■ **Exercise details**: Every line holding "priority" should be copied from the records below.

* * * * * * *

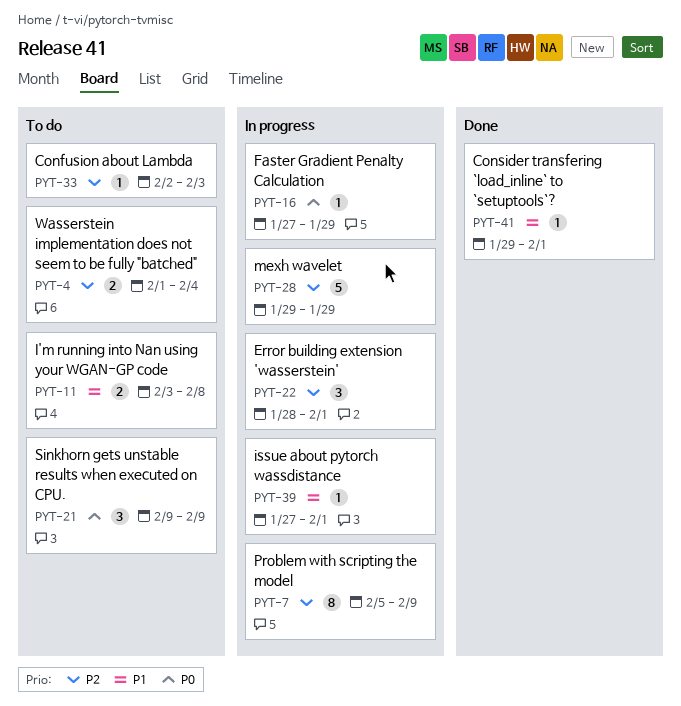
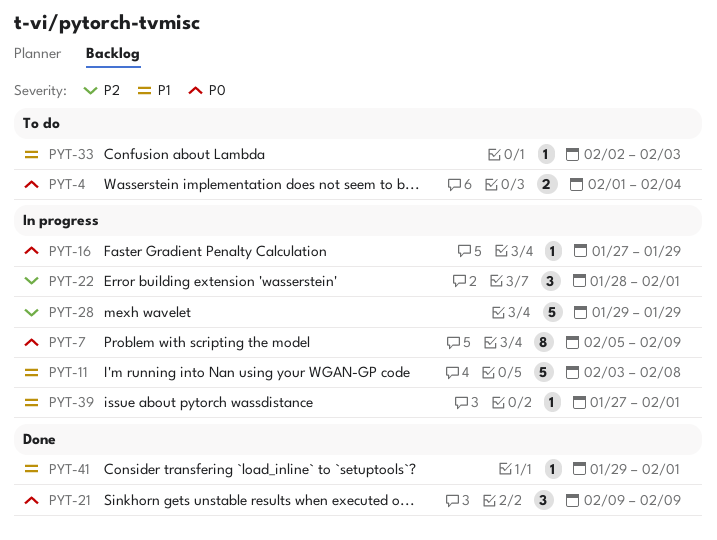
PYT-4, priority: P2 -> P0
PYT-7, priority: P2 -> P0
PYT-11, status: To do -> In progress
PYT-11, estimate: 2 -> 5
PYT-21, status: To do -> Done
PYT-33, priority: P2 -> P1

* * * * * * *

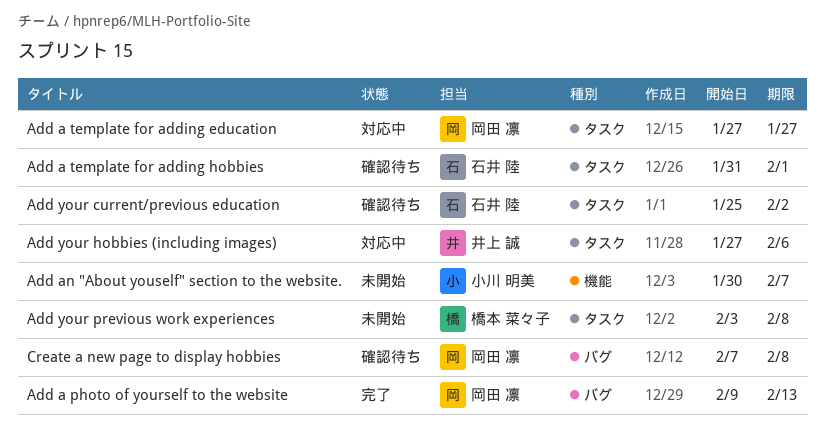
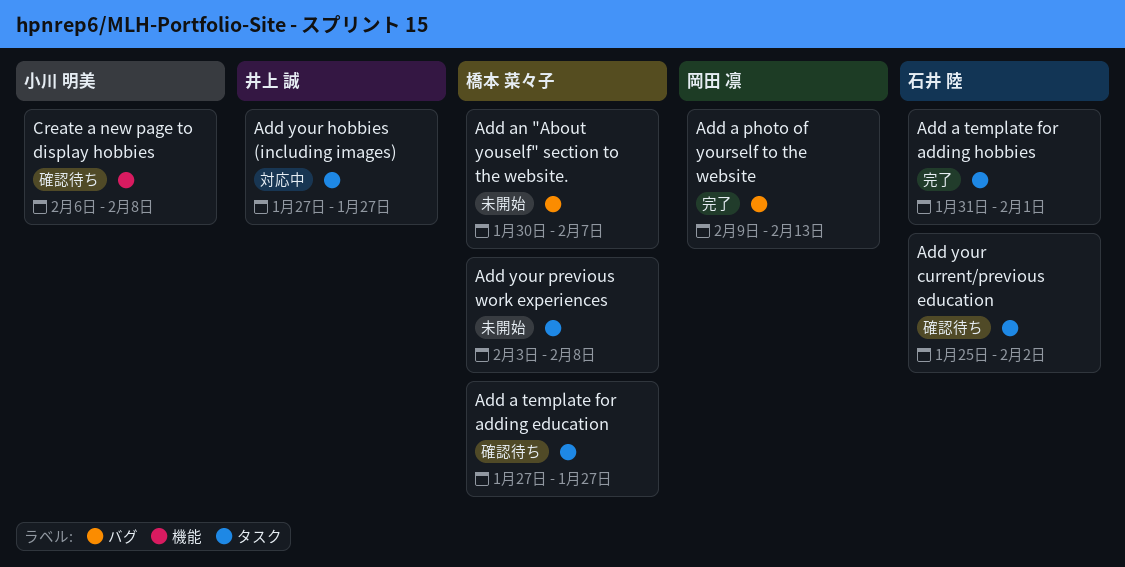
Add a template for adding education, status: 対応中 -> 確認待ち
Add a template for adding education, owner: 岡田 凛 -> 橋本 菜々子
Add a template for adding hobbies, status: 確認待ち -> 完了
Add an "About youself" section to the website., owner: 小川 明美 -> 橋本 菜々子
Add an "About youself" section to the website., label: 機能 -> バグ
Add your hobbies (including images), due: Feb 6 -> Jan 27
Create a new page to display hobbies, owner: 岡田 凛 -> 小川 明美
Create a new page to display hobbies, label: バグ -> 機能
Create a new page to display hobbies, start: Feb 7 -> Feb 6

* * * * * * *

■ **Task result**:
PYT-4, priority: P2 -> P0
PYT-7, priority: P2 -> P0
PYT-33, priority: P2 -> P1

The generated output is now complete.